:: EXERCISE ::
Without including any pictures, copy each entry below exactly.

--- DATA PROVIDED Enclosed Below ---

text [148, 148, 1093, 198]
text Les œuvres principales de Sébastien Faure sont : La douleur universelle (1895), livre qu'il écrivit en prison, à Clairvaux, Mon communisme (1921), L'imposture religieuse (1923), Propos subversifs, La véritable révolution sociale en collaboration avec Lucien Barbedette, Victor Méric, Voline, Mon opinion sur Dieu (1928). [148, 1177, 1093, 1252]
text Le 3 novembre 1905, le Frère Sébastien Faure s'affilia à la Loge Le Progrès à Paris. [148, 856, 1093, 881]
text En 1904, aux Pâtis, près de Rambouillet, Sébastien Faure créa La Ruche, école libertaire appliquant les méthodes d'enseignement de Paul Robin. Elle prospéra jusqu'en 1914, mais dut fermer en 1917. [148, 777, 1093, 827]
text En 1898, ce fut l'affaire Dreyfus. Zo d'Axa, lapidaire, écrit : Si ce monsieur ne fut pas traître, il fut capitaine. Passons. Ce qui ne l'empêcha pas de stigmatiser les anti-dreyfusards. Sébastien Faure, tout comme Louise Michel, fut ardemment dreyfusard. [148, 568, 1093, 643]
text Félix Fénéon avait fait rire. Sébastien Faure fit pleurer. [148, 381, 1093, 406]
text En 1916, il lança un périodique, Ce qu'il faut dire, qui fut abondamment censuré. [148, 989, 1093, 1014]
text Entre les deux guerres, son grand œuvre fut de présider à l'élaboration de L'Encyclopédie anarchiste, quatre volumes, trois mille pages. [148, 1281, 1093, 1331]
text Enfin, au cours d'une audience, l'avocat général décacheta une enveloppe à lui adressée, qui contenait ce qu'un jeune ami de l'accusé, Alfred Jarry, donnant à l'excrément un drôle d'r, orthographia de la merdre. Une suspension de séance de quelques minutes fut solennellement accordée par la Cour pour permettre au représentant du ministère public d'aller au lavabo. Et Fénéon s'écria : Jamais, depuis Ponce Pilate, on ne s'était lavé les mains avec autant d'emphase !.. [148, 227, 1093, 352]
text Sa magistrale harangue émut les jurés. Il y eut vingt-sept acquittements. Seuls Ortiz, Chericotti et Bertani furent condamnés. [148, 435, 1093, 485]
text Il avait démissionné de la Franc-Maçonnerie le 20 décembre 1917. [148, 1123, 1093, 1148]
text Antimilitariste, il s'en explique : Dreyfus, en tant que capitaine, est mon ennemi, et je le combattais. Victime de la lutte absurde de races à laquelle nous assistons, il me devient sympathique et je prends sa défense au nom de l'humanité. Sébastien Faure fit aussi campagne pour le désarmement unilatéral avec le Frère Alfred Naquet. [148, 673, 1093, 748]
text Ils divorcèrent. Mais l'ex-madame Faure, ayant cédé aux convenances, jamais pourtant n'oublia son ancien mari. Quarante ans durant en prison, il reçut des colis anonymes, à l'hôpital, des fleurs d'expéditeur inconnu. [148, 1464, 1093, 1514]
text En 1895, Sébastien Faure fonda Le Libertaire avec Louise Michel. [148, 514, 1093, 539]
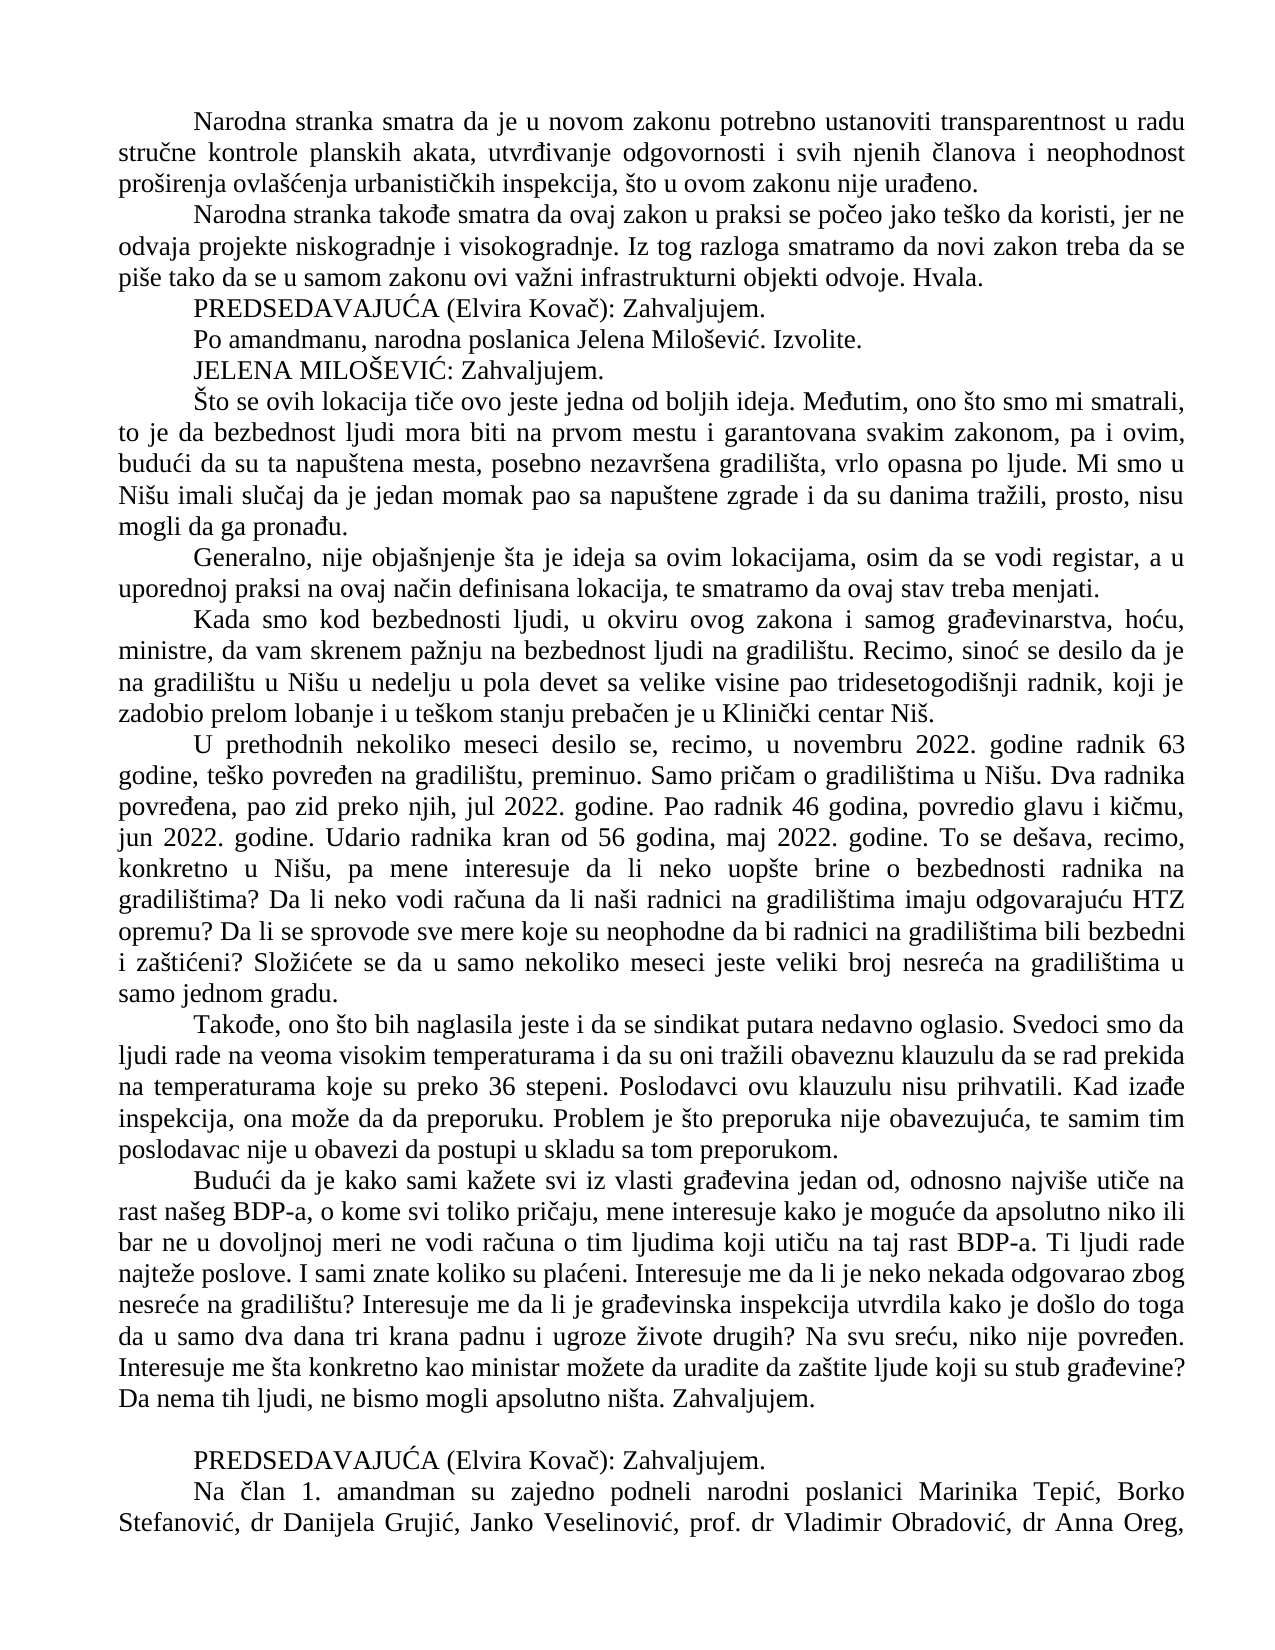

--- End of Enclosed DATA PROVIDED ---

:: RESPONSE FOR THIS EXERCISE ::
text [148, 148, 1093, 198]
text Les œuvres principales de Sébastien Faure sont : La douleur universelle (1895), livre qu'il écrivit en prison, à Clairvaux, Mon communisme (1921), L'imposture religieuse (1923), Propos subversifs, La véritable révolution sociale en collaboration avec Lucien Barbedette, Victor Méric, Voline, Mon opinion sur Dieu (1928). [148, 1177, 1093, 1252]
text Le 3 novembre 1905, le Frère Sébastien Faure s'affilia à la Loge Le Progrès à Paris. [148, 856, 1093, 881]
text En 1904, aux Pâtis, près de Rambouillet, Sébastien Faure créa La Ruche, école libertaire appliquant les méthodes d'enseignement de Paul Robin. Elle prospéra jusqu'en 1914, mais dut fermer en 1917. [148, 777, 1093, 827]
text En 1898, ce fut l'affaire Dreyfus. Zo d'Axa, lapidaire, écrit : Si ce monsieur ne fut pas traître, il fut capitaine. Passons. Ce qui ne l'empêcha pas de stigmatiser les anti-dreyfusards. Sébastien Faure, tout comme Louise Michel, fut ardemment dreyfusard. [148, 568, 1093, 643]
text Félix Fénéon avait fait rire. Sébastien Faure fit pleurer. [148, 381, 1093, 406]
text En 1916, il lança un périodique, Ce qu'il faut dire, qui fut abondamment censuré. [148, 989, 1093, 1014]
text Entre les deux guerres, son grand œuvre fut de présider à l'élaboration de L'Encyclopédie anarchiste, quatre volumes, trois mille pages. [148, 1281, 1093, 1331]
text Enfin, au cours d'une audience, l'avocat général décacheta une enveloppe à lui adressée, qui contenait ce qu'un jeune ami de l'accusé, Alfred Jarry, donnant à l'excrément un drôle d'r, orthographia de la merdre. Une suspension de séance de quelques minutes fut solennellement accordée par la Cour pour permettre au représentant du ministère public d'aller au lavabo. Et Fénéon s'écria : Jamais, depuis Ponce Pilate, on ne s'était lavé les mains avec autant d'emphase !.. [148, 227, 1093, 352]
text Sa magistrale harangue émut les jurés. Il y eut vingt-sept acquittements. Seuls Ortiz, Chericotti et Bertani furent condamnés. [148, 435, 1093, 485]
text Il avait démissionné de la Franc-Maçonnerie le 20 décembre 1917. [148, 1123, 1093, 1148]
text Antimilitariste, il s'en explique : Dreyfus, en tant que capitaine, est mon ennemi, et je le combattais. Victime de la lutte absurde de races à laquelle nous assistons, il me devient sympathique et je prends sa défense au nom de l'humanité. Sébastien Faure fit aussi campagne pour le désarmement unilatéral avec le Frère Alfred Naquet. [148, 673, 1093, 748]
text Ils divorcèrent. Mais l'ex-madame Faure, ayant cédé aux convenances, jamais pourtant n'oublia son ancien mari. Quarante ans durant en prison, il reçut des colis anonymes, à l'hôpital, des fleurs d'expéditeur inconnu. [148, 1464, 1093, 1514]
text En 1895, Sébastien Faure fonda Le Libertaire avec Louise Michel. [148, 514, 1093, 539]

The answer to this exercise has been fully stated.